Dans les magasins d’électroniques grand public du Japon, les produits coréens sont quasiment inexistants et sont vendus à des prix extrêmement bas, moins chers que leurs concurrents japonais. Ils ne sont pourtant pas tellement achetés, considérés comme du bas de gamme. De même, les produits japonais et particulièrement ceux concernant certains domaines « culturels » comme les jeux vidéo ou les animés jusqu’à récemment, n’étaient pas ou peu commercialisés en Corée du Sud. Les souvenirs du dernier conflit mondial continuent à empoisonner les relations des pays victimes de la « sphère de coprospérité Asiatiques »…

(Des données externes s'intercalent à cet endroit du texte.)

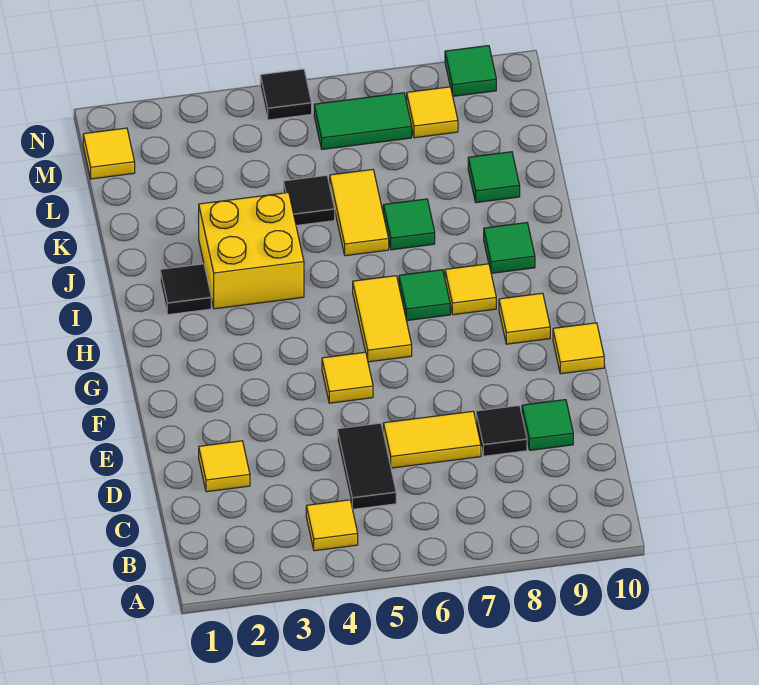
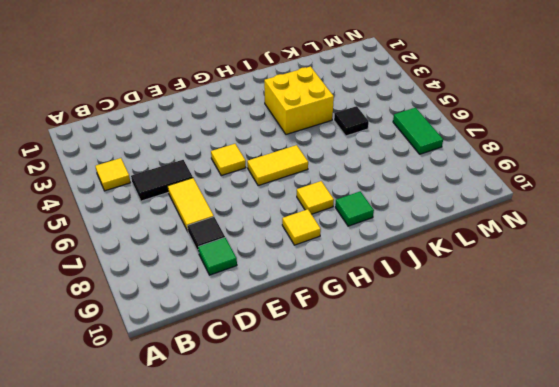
none -> yellow 1x1 tile [199,441,250,492]
none -> yellow 1x1 tile [553,323,604,374]
none -> green 1x1 tile [399,270,450,321]

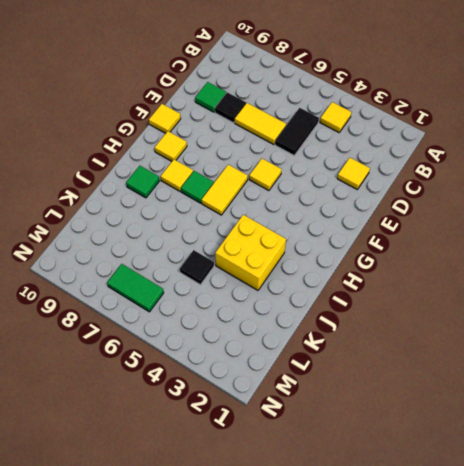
none -> black 1x1 tile [160,264,211,315]
none -> yellow 1x2 tile [330,170,389,256]
none -> green 1x1 tile [383,199,435,250]

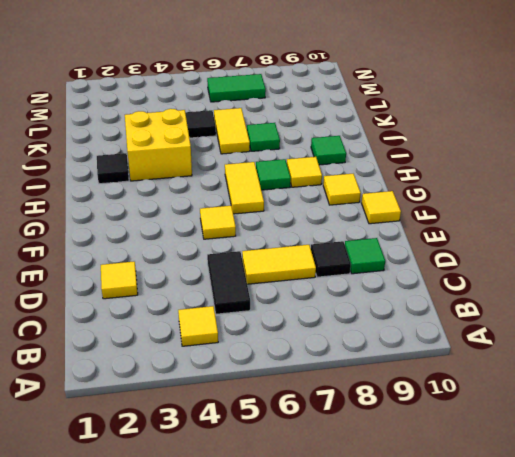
none -> green 1x1 tile [468,152,520,203]
none -> yellow 1x1 tile [83,128,135,179]
none -> yellow 1x1 tile [407,87,458,138]

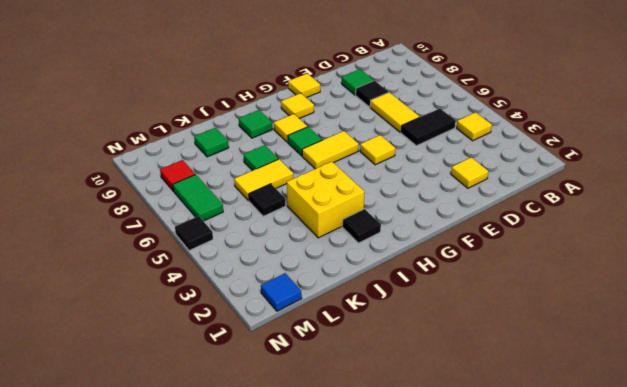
blue 1x1 tile [261,273,302,311] -> yellow 1x1 tile [83,128,135,179]
red 1x1 tile [160,160,195,191] -> yellow 1x1 tile [407,87,458,138]
none -> green 1x1 tile [445,46,496,96]

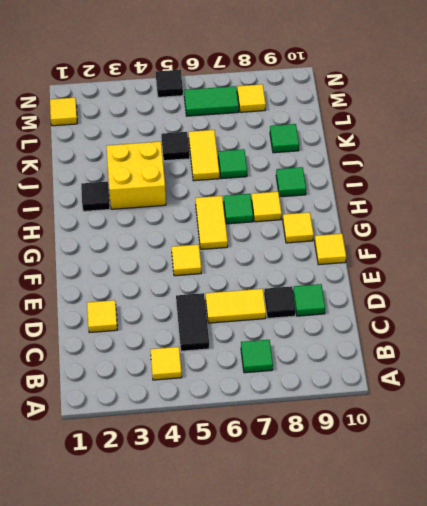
green 1x1 tile [241,340,273,373] -> green 1x1 tile moved to [445,46,496,96]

On n’avait jamais vu un produit LG ou Samsung chez NTT Docomo, et la place de choix qui est réservée aux AppPhones sous Android de Samsung, censés être la dernière solution pour lutter contre l’iPhone d’Apple qui continuent à progresser, est un camouflet sévère pour toute l’industrie du mobile japonais. Celle-ci va dès ce moment-là se tourner vers Android, et bientôt tous les grands fabricants du mobile japonais proposent des modèles sous Android à leur catalogue.
En 2013, après une progression constante et importante de l’iPhone dans un pays où beaucoup de personnes possèdent deux mobiles, l’année 2013 va être décisive. Les ventes d’AppPhones explosent passant de 28 % en 2012 à 42 % en 2013. Parallèlement à cette croissance, le nombre des « Gala-Kei » a diminué rapidement en 2013, et cette baisse devrait se poursuivre en 2014. Le premier opérateur de téléphonie mobile, NTT Docomo, a rejoint en septembre ses confrères en commençant à commercialiser l’iPhone au Japon. Cette arrivée a boosté les ventes de Docomo, qui en avait besoin. Depuis, l’arrivée de l’iPhone en septembre dans ses échoppes, l’opérateur s’est remis à gagner des clients ces deux derniers mois (octobre et novembre, passant même devant ses 2 concurrents) alors qu’il en perdait tous les mois depuis plus de 3 ans.
Les AppPhones sous Android sont souvent achetés au Japon par des utilisateurs qui ne s’intéressent pas tellement au téléphone dont ils se servent et qui se contentent du premier mobile mis en avant par le vendeur du magasin. Tous les opérateurs japonais poussent les AppPhones sous Android, car les marges et les conditions sont meilleures pour eux que celles que leur impose Apple. Les possesseurs japonais d’AndroPhones n’achètent pas autant d’applis et ne dépensent pas autant d’argent que les possesseurs d’iPhone/iPad. Mais cela est compensé par leur nombre et d’après App Annie, en 2013, les revenus indexés des 2 plates-formes sont équivalents.
Dans ces revenus, la part provenant des applications de jeux reste prédominante. D’octobre 2012 à octobre 2013, les revenus provenant d’applis jeux ont été multipliés par 3,9 au Japon. Pendant la même période et à titre de comparaison, ils ont été multipliés par 2,7 aux USA. Un jeu, Puzzle & Dragons a assuré à son éditeur GungHo Online une popularité et des revenus incroyables cette année. L’autre application vedette sur iOS comme sur Android au Japon a été Line du nippo-coréen Naver. Ce logiciel permet d’envoyer des messages et de communiquer par chat audio ou vidéo avec d’autres utilisateurs gratuitement. Il règne sans partage sur le marché japonais avec plus de 300 millions d’utilisateurs : pas un écolier, un employé, un possesseur d’AppPhone japonais qui n’ait Line installé sur son téléphone (lire : Japon : nouveau succès pour l'app LINE, intégrée aux offres NTT Docomo).